▸ The task
Looking at the data below, report how many lines contain "pracy", with no other words.

======== Records for this task

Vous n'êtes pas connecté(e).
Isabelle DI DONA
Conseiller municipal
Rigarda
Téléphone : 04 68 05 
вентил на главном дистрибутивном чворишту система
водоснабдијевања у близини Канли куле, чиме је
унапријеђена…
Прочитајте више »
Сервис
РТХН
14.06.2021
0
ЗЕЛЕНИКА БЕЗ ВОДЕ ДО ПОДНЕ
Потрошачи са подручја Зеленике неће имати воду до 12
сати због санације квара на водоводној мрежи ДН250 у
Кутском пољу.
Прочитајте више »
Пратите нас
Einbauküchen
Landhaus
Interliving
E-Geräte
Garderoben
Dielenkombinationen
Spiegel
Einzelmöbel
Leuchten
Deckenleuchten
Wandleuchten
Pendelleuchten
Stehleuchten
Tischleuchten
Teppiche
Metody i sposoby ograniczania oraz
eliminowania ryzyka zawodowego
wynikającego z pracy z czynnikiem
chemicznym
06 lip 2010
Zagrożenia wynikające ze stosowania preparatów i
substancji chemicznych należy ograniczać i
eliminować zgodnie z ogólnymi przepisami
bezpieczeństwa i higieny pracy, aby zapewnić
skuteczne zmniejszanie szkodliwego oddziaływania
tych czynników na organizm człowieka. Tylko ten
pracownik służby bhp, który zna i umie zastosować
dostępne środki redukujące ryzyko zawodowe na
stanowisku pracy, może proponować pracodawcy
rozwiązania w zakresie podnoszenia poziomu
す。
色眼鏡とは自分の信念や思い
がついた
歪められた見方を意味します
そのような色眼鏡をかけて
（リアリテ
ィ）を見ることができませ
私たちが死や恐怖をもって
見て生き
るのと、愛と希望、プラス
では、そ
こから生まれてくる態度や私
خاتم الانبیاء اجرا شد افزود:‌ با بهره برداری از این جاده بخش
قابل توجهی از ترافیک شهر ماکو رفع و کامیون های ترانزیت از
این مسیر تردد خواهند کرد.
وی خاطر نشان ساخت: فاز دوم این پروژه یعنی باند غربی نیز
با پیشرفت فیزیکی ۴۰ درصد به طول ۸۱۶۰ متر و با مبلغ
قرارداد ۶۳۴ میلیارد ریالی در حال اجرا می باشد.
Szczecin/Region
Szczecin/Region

================

▸ Reply to the task
3